Figure 2: Motion field for the mother-daughter sequence in the presence of noise.
In terms of motion compensated images, from mother-daughter sequence, we observe better compensated images by the proposed
method. We also observe that the motion compensated images for the “our
method” are much closer to the original images. Thus, the “our scheme” is able to measure the motion vector more accurately and is more robust in general. Overall, the bispectrum typically offers better visual quality images than the PC method. Figure 3 gives examples of motion compensated images.
Figure 3: Prediction for frame 3 of the mother-daughter.

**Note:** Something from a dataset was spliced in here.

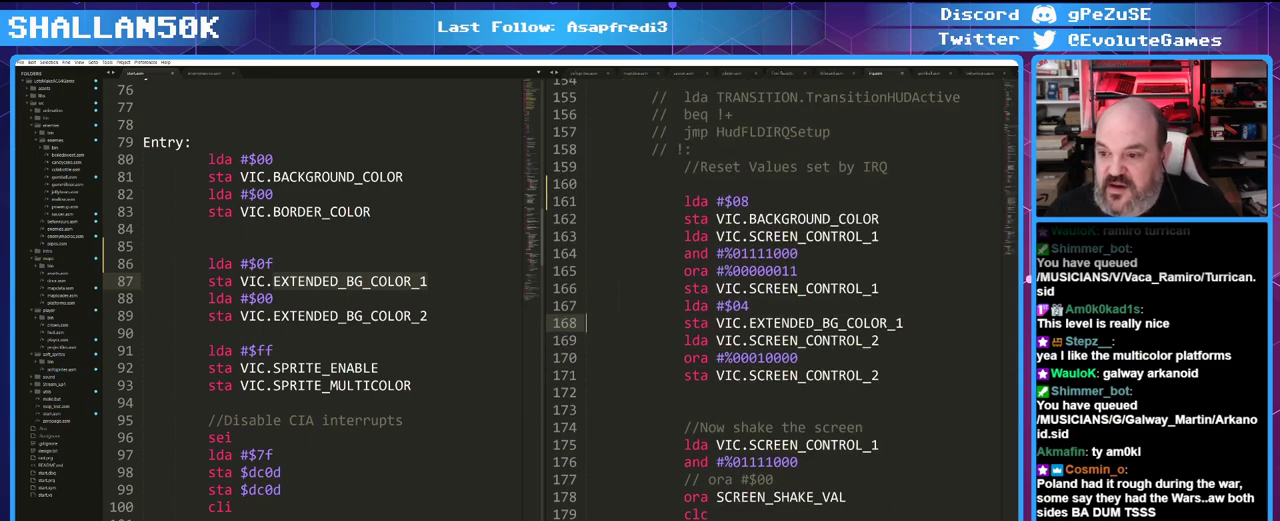
{"keys": [], "mouse": [], "events": []}
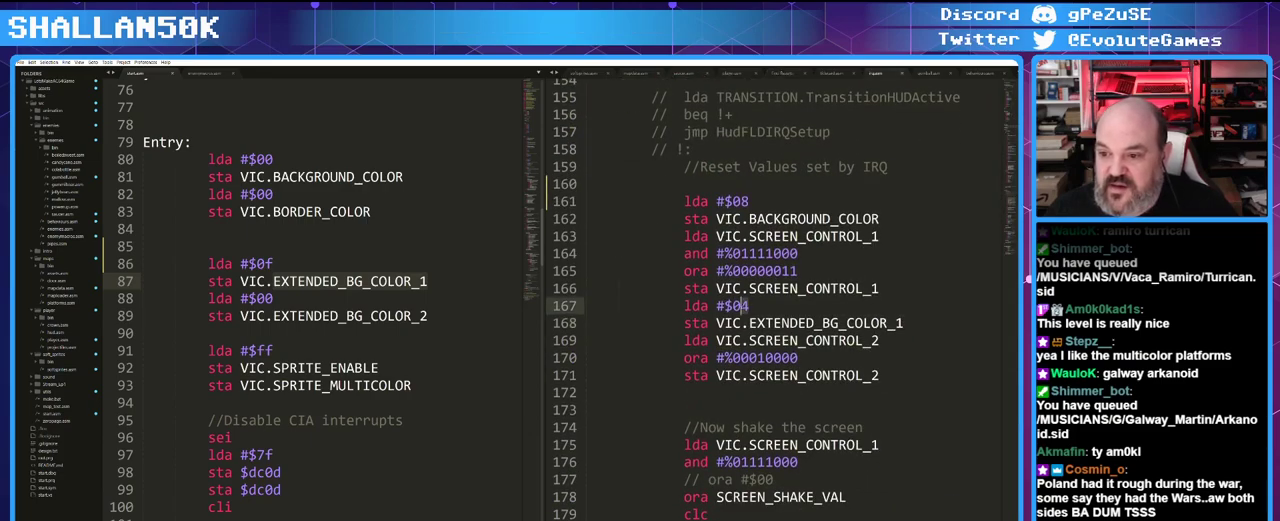
{"keys": [], "mouse": [], "events": []}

Comparisons of the PC and bispectrum methods indicate
that the bispectrum is a robust technique for motion vector. Results of these comparisons are shown for different noise levels and video sequences. Additive
Gaussian noise (AGN) was added to image sequences with an input SNR varying from 15 dB to 28 dB. Figure 4 shows the PSNR of the motion compensated prediction
error for noise power of 15 dB for table tennis sequence, confirming that our scheme is consistently more immune to noise. Experiments with other levels of
noise power demonstrated that similar performance gains are achievable. Similar experiments were performed for the other sequences. The results further confirm that the “our method” consistently outperforms PC. In terms of complexity, this is measured by the computation time. All the computations are
performed on Intel(R) Pentium(R)D CPU 3.4 GHz with Windows XP. The two algorithms have been implemented using a prototype written in MATLAB 6.5 R13.

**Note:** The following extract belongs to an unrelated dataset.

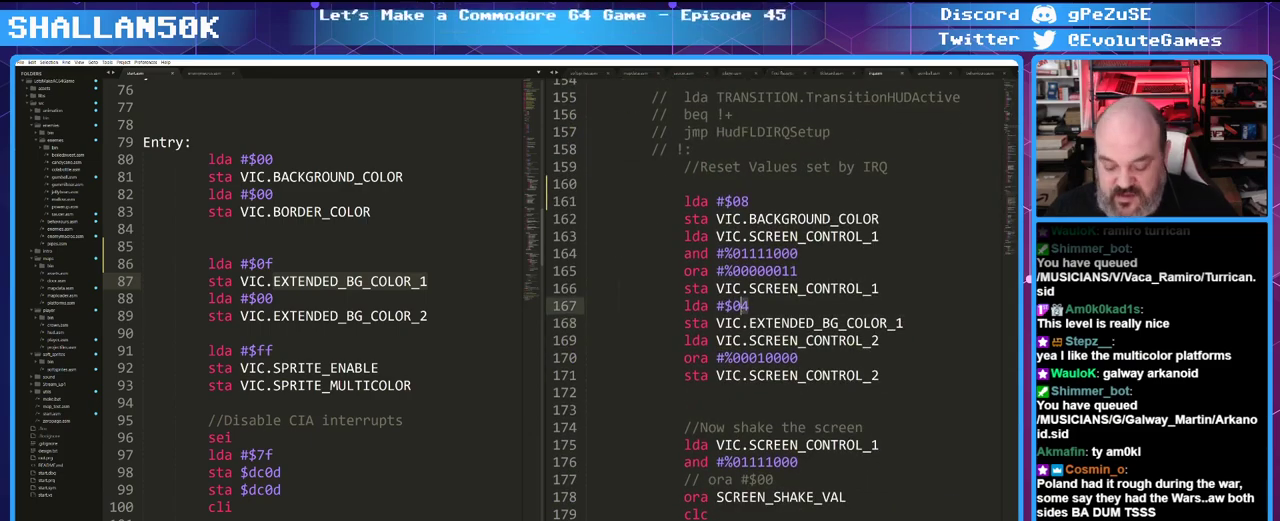
{"keys": [], "mouse": [], "events": []}
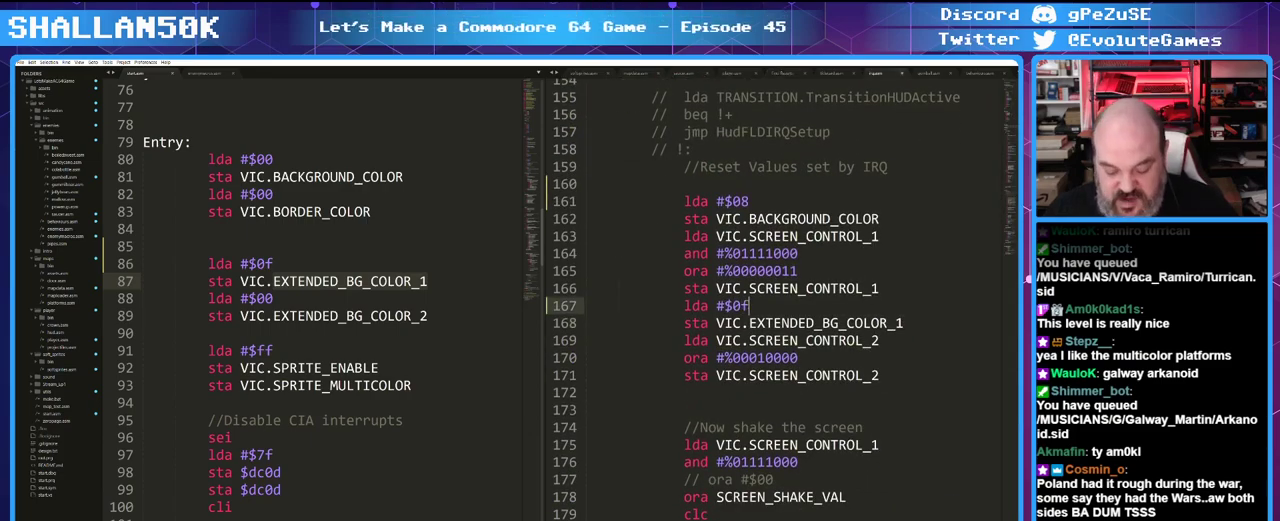
{"keys": [], "mouse": [], "events": [[100, "ctrl", "down"], [383, "ctrl", "up"]]}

The comparison between the “our method” and the PC confirmed that the two methods have the complexity on the same order. This is shown in Table 1.
Table 1: The comparison between two methods for the computation time.
Figure 4: PSNR versus frame number for motion compensated prediction of the table tennis sequence.
5. Conclusion
In this paper, the bispectrum method for subpixel motion estimation of noisy image sequences in frequency-domain was presented. The “our” proposed method provides an
advantage over the PC algorithm in the presence of AGN. With “our method,”
the displacement vector field is smoother, providing a more accurate measure of
object motion. At relatively low noise levels, the bispectrum performance is
comparable to its performance in the noise-free environment. At high noise
levels SNR around 10 dB, the PC fails, yet even under these extreme conditions,
the bispectrum provides improvement in performance over the PC algorithm. In
addition to its PSNR performance, the bispectrum also yields smooth motion
fields.